Exercise requirements
From the line with "common name: Siberian peashrub" to the line with "common name: Waved albatross", change every "scientific name" to "species" and please write out only those lines, leaving everything else as it is.

[BEGIN Extracted information]

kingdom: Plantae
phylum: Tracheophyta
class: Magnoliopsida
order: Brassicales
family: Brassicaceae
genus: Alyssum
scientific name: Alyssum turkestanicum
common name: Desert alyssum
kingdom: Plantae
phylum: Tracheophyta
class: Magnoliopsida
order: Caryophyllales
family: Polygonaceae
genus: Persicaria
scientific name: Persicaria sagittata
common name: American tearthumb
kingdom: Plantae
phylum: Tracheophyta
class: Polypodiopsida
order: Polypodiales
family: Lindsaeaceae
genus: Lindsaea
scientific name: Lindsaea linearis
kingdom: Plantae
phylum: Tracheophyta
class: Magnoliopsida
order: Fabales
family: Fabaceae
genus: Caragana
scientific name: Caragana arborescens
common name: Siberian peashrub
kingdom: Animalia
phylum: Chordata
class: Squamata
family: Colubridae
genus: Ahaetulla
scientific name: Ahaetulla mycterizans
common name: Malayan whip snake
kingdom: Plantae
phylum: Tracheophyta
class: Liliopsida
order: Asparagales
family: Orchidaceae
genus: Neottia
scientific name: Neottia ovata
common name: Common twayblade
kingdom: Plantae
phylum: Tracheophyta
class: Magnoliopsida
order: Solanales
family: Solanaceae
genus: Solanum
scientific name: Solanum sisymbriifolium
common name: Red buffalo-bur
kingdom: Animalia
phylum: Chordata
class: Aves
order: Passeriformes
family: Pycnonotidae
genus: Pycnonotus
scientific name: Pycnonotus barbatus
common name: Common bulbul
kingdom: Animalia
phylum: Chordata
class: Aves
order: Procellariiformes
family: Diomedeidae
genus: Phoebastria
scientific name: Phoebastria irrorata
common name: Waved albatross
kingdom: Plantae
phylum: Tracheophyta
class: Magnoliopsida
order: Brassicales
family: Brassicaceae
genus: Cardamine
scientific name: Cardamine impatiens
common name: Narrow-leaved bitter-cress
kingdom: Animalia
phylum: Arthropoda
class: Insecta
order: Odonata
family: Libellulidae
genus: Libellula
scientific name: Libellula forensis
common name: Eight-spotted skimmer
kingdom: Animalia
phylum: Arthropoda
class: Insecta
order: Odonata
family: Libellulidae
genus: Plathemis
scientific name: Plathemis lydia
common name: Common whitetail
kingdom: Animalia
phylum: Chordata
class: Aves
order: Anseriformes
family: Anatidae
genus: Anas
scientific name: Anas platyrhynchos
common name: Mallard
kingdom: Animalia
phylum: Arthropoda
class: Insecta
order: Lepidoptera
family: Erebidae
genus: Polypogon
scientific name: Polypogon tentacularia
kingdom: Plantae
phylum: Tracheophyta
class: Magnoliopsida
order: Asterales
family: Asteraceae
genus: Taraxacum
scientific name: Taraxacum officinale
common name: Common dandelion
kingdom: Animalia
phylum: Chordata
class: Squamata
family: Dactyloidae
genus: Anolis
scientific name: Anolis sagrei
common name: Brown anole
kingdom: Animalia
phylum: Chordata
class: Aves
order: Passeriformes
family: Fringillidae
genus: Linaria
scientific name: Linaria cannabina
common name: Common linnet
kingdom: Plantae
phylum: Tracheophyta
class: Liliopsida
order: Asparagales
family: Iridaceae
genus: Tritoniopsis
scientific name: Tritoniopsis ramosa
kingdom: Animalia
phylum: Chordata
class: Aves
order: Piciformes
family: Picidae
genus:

[END Extracted information]

Task answer
common name: Siberian peashrub
kingdom: Animalia
phylum: Chordata
class: Squamata
family: Colubridae
genus: Ahaetulla
species: Ahaetulla mycterizans
common name: Malayan whip snake
kingdom: Plantae
phylum: Tracheophyta
class: Liliopsida
order: Asparagales
family: Orchidaceae
genus: Neottia
species: Neottia ovata
common name: Common twayblade
kingdom: Plantae
phylum: Tracheophyta
class: Magnoliopsida
order: Solanales
family: Solanaceae
genus: Solanum
species: Solanum sisymbriifolium
common name: Red buffalo-bur
kingdom: Animalia
phylum: Chordata
class: Aves
order: Passeriformes
family: Pycnonotidae
genus: Pycnonotus
species: Pycnonotus barbatus
common name: Common bulbul
kingdom: Animalia
phylum: Chordata
class: Aves
order: Procellariiformes
family: Diomedeidae
genus: Phoebastria
species: Phoebastria irrorata
common name: Waved albatross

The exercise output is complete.